“To be sure I did, sir,” said he. “I thought ‘Remember Custer’ all the time I was doing it. Halloo, there’s one. I guess I will fix him so that he won’t kill any more soldiers.”

Murphy stopped in front of a wounded Sioux, who raised on his elbow and looked at him with a countenance full of vindictive fury. He was shot through both legs, and of course he fell to the ground. The soldier felt all over his person but could not find a cartridge left.

“No matter,” said he, throwing himself off his horse. “You’ve got a knife there, and I can soon put you out of the way with that.”

“Hold on, Murphy; that won’t do,” said Parker. “Get back on your horse and let him go.”

“If I don’t kill him somebody else will,” said the soldier, very much disappointed to hear this order. “He is good for all the men who can get around him. See that?” he added, sticking the muzzle of his carbine into the warrior’s face.

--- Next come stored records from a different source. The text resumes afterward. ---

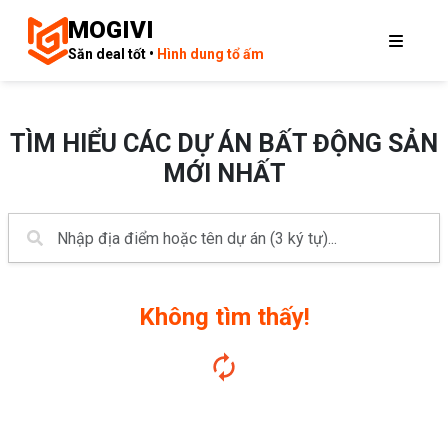
MOGIVI
Săn deal tốt •
Hình dung tổ ấm
TÌM HIỂU CÁC DỰ ÁN BẤT ĐỘNG SẢN
MỚI NHẤT
Không tìm thấy!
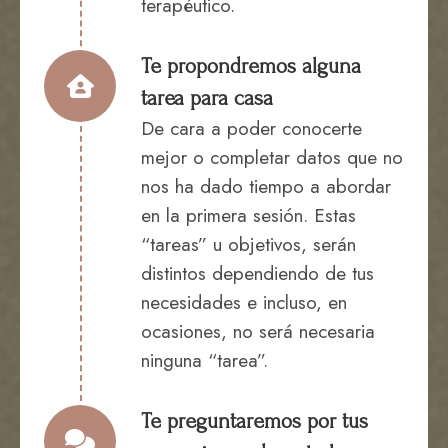
terapéutico.
Te propondremos alguna
tarea para casa
De cara a poder conocerte
mejor o completar datos que no
nos ha dado tiempo a abordar
en la primera sesión. Estas
“tareas” u objetivos, serán
distintos dependiendo de tus
necesidades e incluso, en
ocasiones, no será necesaria
ninguna “tarea”.
Te preguntaremos por tus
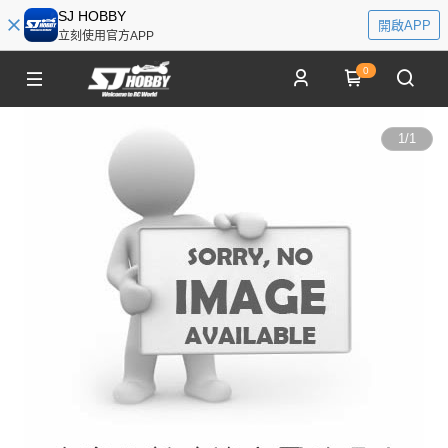
SJ HOBBY
開啟APP
立刻使用官方APP
0
1
/
1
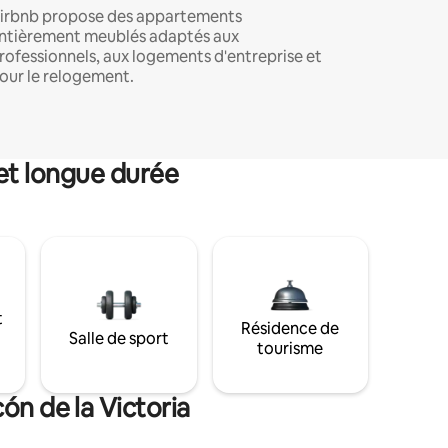
irbnb propose des appartements
ntièrement meublés adaptés aux
rofessionnels, aux logements d'entreprise et
our le relogement.
et longue durée
t
Résidence de
Salle de sport
tourisme
ón de la Victoria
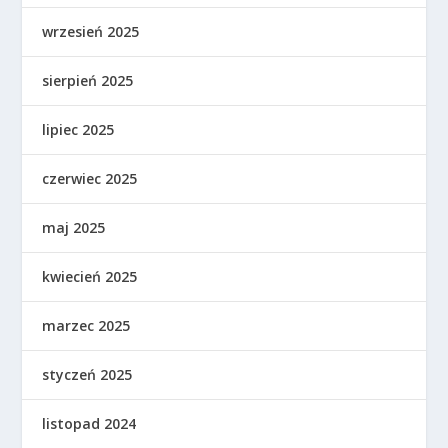
wrzesień 2025
sierpień 2025
lipiec 2025
czerwiec 2025
maj 2025
kwiecień 2025
marzec 2025
styczeń 2025
listopad 2024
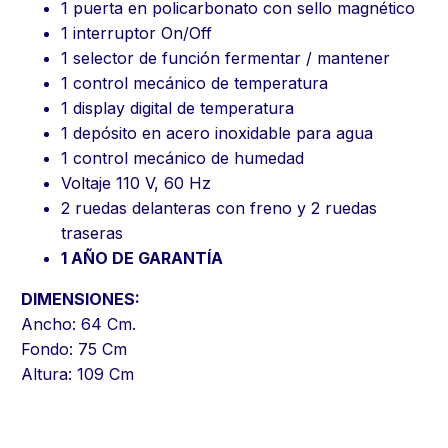
1 puerta en policarbonato con sello magnético
1 interruptor On/Off
1 selector de función fermentar / mantener
1 control mecánico de temperatura
1 display digital de temperatura
1 depósito en acero inoxidable para agua
1 control mecánico de humedad
Voltaje 110 V, 60 Hz
2 ruedas delanteras con freno y 2 ruedas
traseras
1 AÑO DE GARANTÍA
DIMENSIONES:
Ancho: 64 Cm.
Fondo: 75 Cm
Altura: 109 Cm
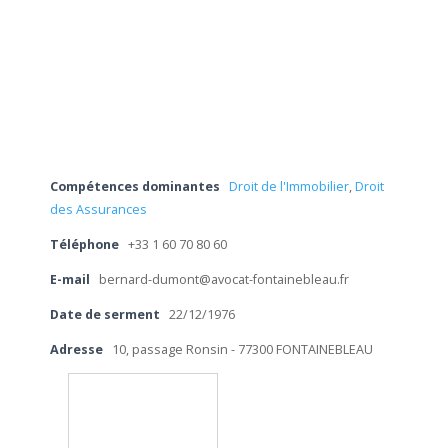
Compétences dominantes
Droit de l'Immobilier
,
Droit
des Assurances
Téléphone
+33 1 60 70 80 60
E-mail
bernard-dumont@avocat-fontainebleau.fr
Date de serment
22/12/1976
Adresse
10, passage Ronsin - 77300 FONTAINEBLEAU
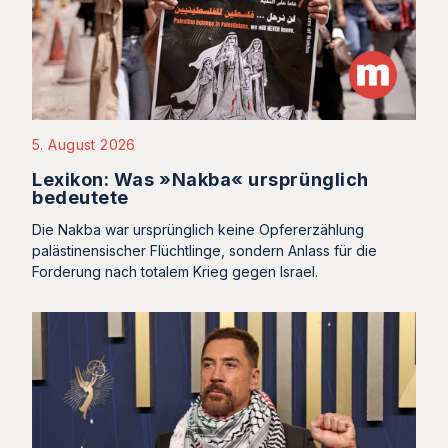
5. August 2026
Lexikon: Was »Nakba« ursprünglich
bedeutete
Die Nakba war ursprünglich keine Opfererzählung
palästinensischer Flüchtlinge, sondern Anlass für die
Forderung nach totalem Krieg gegen Israel.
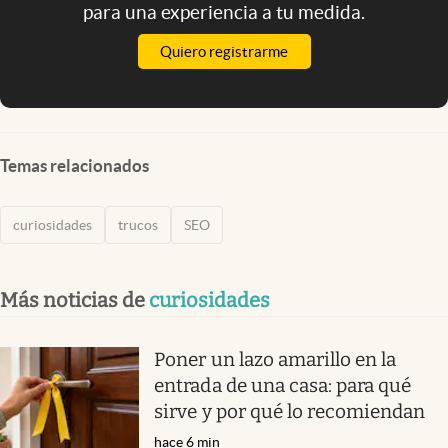
para una experiencia a tu medida.
Quiero registrarme
Temas relacionados
curiosidades
trucos
SEO
Más noticias de
curiosidades
Poner un lazo amarillo en la
entrada de una casa: para qué
sirve y por qué lo recomiendan
hace 6 min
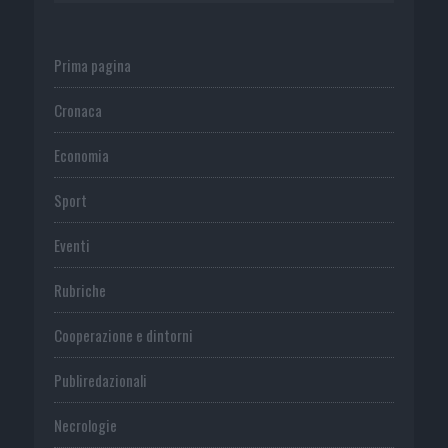
Prima pagina
Cronaca
Economia
Sport
Eventi
Rubriche
Cooperazione e dintorni
Publiredazionali
Necrologie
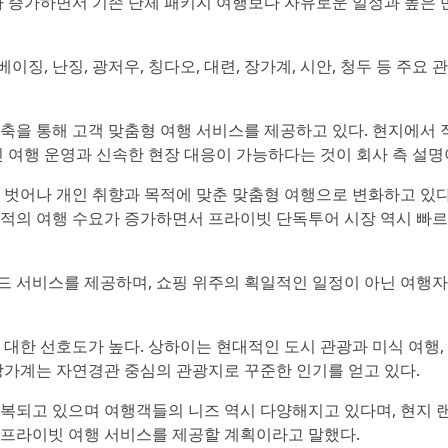
가 증가하면서 기존 단체 패키지 여행보다 자유로운 일정과 높은
이징, 난징, 광저우, 칭다오, 대련, 장가계, 시안, 청두 등 주요
축을 통해 고객 맞춤형 여행 서비스를 제공하고 있다. 현지에서 
인 여행 운영과 신속한 현장 대응이 가능하다는 것이 회사 측 설명
 벗어나 개인 취향과 목적에 맞춘 맞춤형 여행으로 변화하고 있다
 목적의 여행 수요가 증가하면서 프라이빗 단독투어 시장 역시 빠
드 서비스를 제공하며, 쇼핑 위주의 획일적인 일정이 아닌 여행
대한 선호도가 높다. 상하이는 현대적인 도시 관광과 미식 여행,
장가계는 자연경관 중심의 관광지로 꾸준한 인기를 얻고 있다.
복되고 있으며 여행객들의 니즈 역시 다양해지고 있다며, 현지 
 프라이빗 여행 서비스를 제공할 계획이라고 말했다.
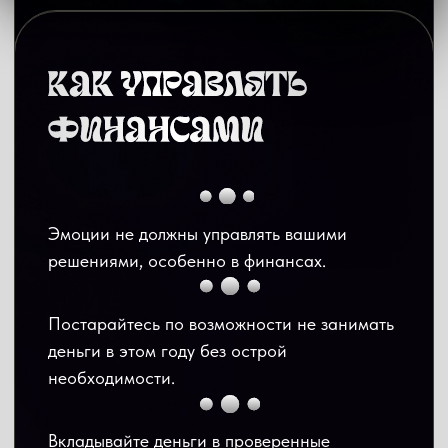
финансами.
Весам пора вспомнить про старые цели,
которые забылись в череде рутинных задач и
вечной гонке. Если они до сих пор
наполняют вас – составьте план, как к ним
прийти.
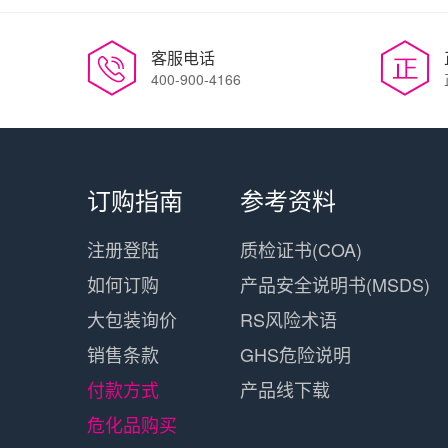
客服电话
400-900-4166
订购指南
参考资料
注册登陆
质检证书(COA)
如何订购
产品安全说明书(MSDS)
大包装询价
RS风险术语
销售条款
GHS危险说明
付款方式
产品线下载
危化品购买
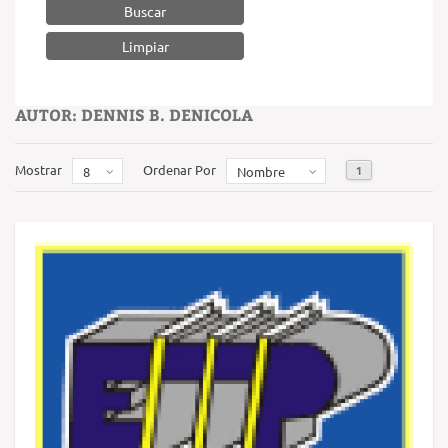
Buscar
AUTOR: DENNIS B. DENICOLA
Mostrar
Ordenar Por
1
8
Nombre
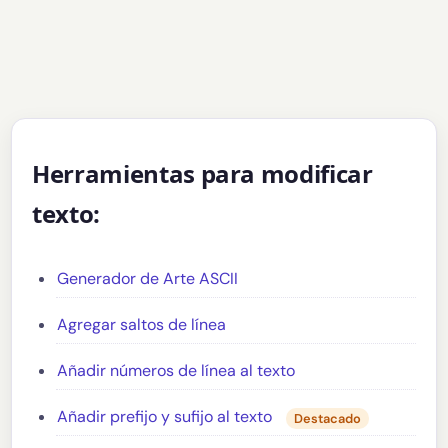
Herramientas para modificar
texto:
Generador de Arte ASCII
Agregar saltos de línea
Añadir números de línea al texto
Añadir prefijo y sufijo al texto
Destacado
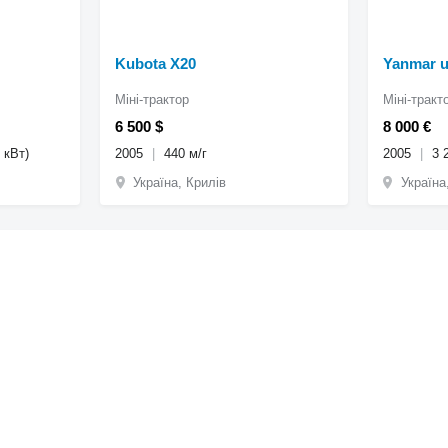
Kubota X20
Yanmar u
Міні-трактор
Міні-тракт
6 500 $
8 000 €
7 кВт)
2005
440 м/г
2005
3 
Україна, Крилів
Україна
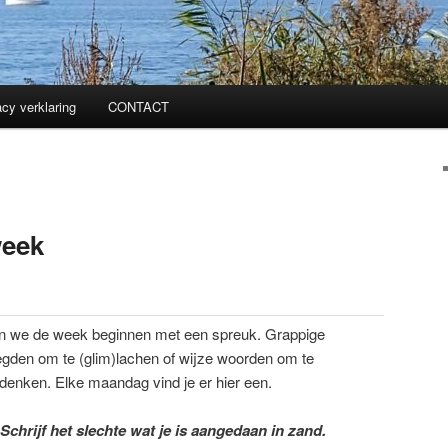
acy verklaring
CONTACT
week
n we de week beginnen met een spreuk. Grappige
gden om te (glim)lachen of wijze woorden om te
denken. Elke maandag vind je er hier een.
Schrijf het slechte wat je is aangedaan in zand.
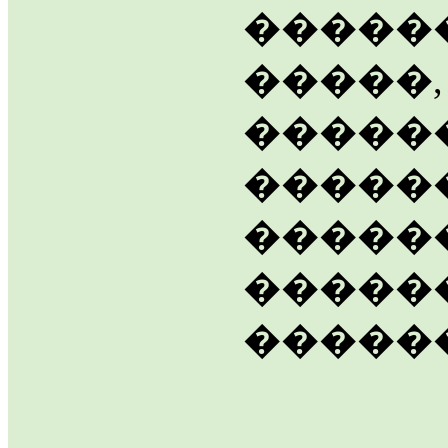
�����
�����,
�������
�����
�����
�����
�����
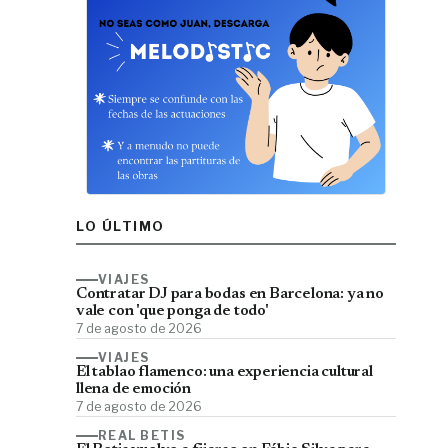
LO ÚLTIMO
VIAJES
Contratar DJ para bodas en Barcelona: ya no
vale con 'que ponga de todo'
7 de agosto de 2026
VIAJES
El tablao flamenco: una experiencia cultural
llena de emoción
7 de agosto de 2026
REAL BETIS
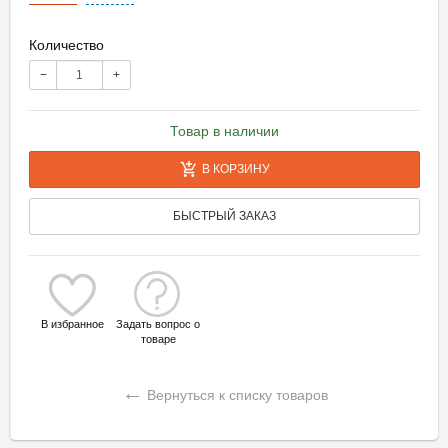
Количество
−
+
Товар в наличии
В КОРЗИНУ
БЫСТРЫЙ ЗАКАЗ
В избранное
Задать вопрос о
товаре
←
Вернуться к списку товаров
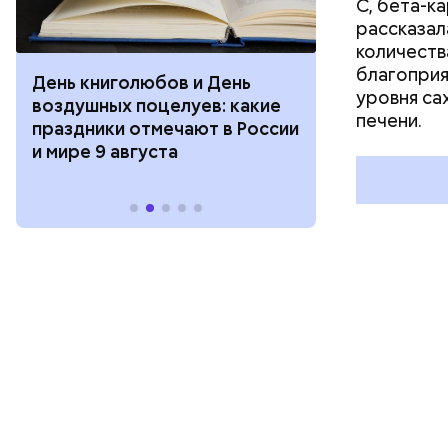
С, бета-к
рассказал
количеств
благоприя
День книголюбов и День
Всемирный д
уровня са
воздушных поцелуев: какие
Международ
печени.
праздники отмечают в России
бесконечнос
и мире 9 августа
праздники о
и мире 8 авг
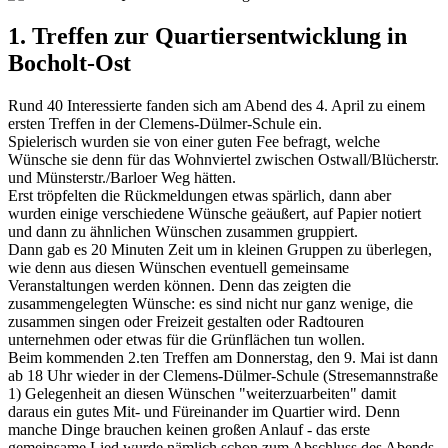
1. Treffen zur Quartiersentwicklung in
Bocholt-Ost
Rund 40 Interessierte fanden sich am Abend des 4. April zu einem
ersten Treffen in der Clemens-Dülmer-Schule ein.
Spielerisch wurden sie von einer guten Fee befragt, welche
Wünsche sie denn für das Wohnviertel zwischen Ostwall/Blücherstr.
und Münsterstr./Barloer Weg hätten.
Erst tröpfelten die Rückmeldungen etwas spärlich, dann aber
wurden einige verschiedene Wünsche geäußert, auf Papier notiert
und dann zu ähnlichen Wünschen zusammen gruppiert.
Dann gab es 20 Minuten Zeit um in kleinen Gruppen zu überlegen,
wie denn aus diesen Wünschen eventuell gemeinsame
Veranstaltungen werden können. Denn das zeigten die
zusammengelegten Wünsche: es sind nicht nur ganz wenige, die
zusammen singen oder Freizeit gestalten oder Radtouren
unternehmen oder etwas für die Grünflächen tun wollen.
Beim kommenden 2.ten Treffen am Donnerstag, den 9. Mai ist dann
ab 18 Uhr wieder in der Clemens-Dülmer-Schule (Stresemannstraße
1) Gelegenheit an diesen Wünschen "weiterzuarbeiten" damit
daraus ein gutes Mit- und Füreinander im Quartier wird. Denn
manche Dinge brauchen keinen großen Anlauf - das erste
gemeinsame Lied wurde nämlich schon zum Abschluss des Abends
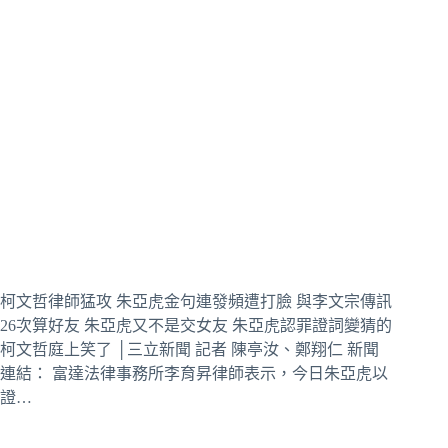
柯文哲律師猛攻 朱亞虎金句連發頻遭打臉 與李文宗傳訊
26次算好友 朱亞虎又不是交女友 朱亞虎認罪證詞變猜的
柯文哲庭上笑了 │三立新聞 記者 陳亭汝、鄭翔仁 新聞
連結： 富達法律事務所李育昇律師表示，今日朱亞虎以
證…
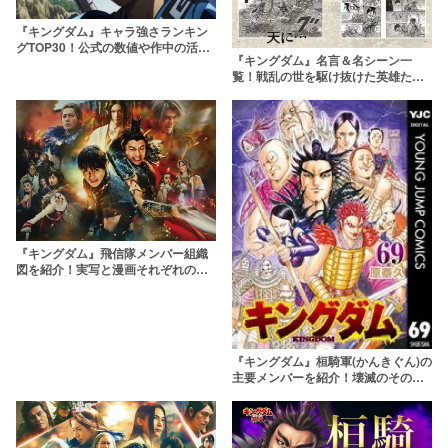
『キングダム』キャラ強さランキン
グTOP30！公式の数値や作中の活躍
『キングダム』名言＆名シーン一
から戦闘力×知力の最強を決定
覧！戦乱の世を駆け抜けた英雄たち
の言葉が沁みる
『キングダム』飛信隊メンバー組織
図を紹介！実写と漫画それぞれの相
関図や死亡メンバーまで解説
『キングダム』桓騎軍(かんきぐん)の
主要メンバーを紹介！壊滅のその後
や生き残りも徹底解説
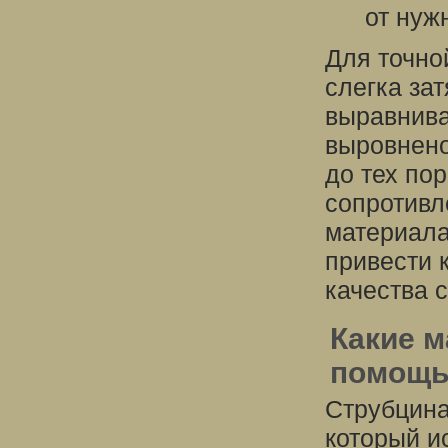
от нужн
Для точно
слегка за
выравнива
выровнено
до тех пор
сопротивл
материала
привести 
качества 
Какие м
помощь
Струбцина
который и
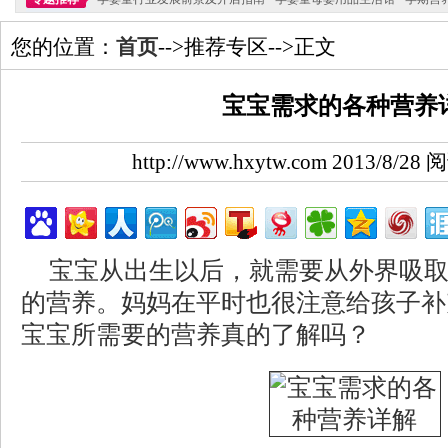
您的位置：
首页
-->推荐专区-->正文
宝宝需求的各种营养
http://www.hxytw.com 2013/8/2
宝宝从出生以后，就需要从外界吸
的营养。妈妈在平时也很注意给孩子补
宝宝所需要的营养真的了解吗？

The brave proved that if his legs were shot through his hands were all right, for he seized the gun and tried to draw the soldier toward him. If he had got him within reach of the knife he held in his hand, he would have struck him down without mercy.

“Don’t you think he ought to be killed after that?” inquired Murphy.

“We are not here to make war upon crippled Indians,” said Lieutenant Parker decidedly. “Disarm him and let him go.”

Now, to Carl it seemed as if it was a matter of some importance to take away the Indian’s knife. One of his race, when he becomes frightened and can run, gets as frightened as anybody; but when he is wounded so badly that he is brought to a standstill, he becomes really a dangerous foe. He will fight as long as he has strength left to draw a weapon. The soldier advanced toward him, but his knife was raised in the most threatening manner. But Murphy was equal to the emergency. In an instant his carbine was poised in the air; the blow descended, beating down the Indian’s guard and landing with its full force on his unprotected head. He was stretched out as dead, apparently, as any of the Indians that surrounded him. His muscles grew rigid, he sank back upon the ground, and the eyes which had gazed so ferociously at his assailant became glazed.

“Well, you have killed him now, at all events,” said the lieutenant in disgust.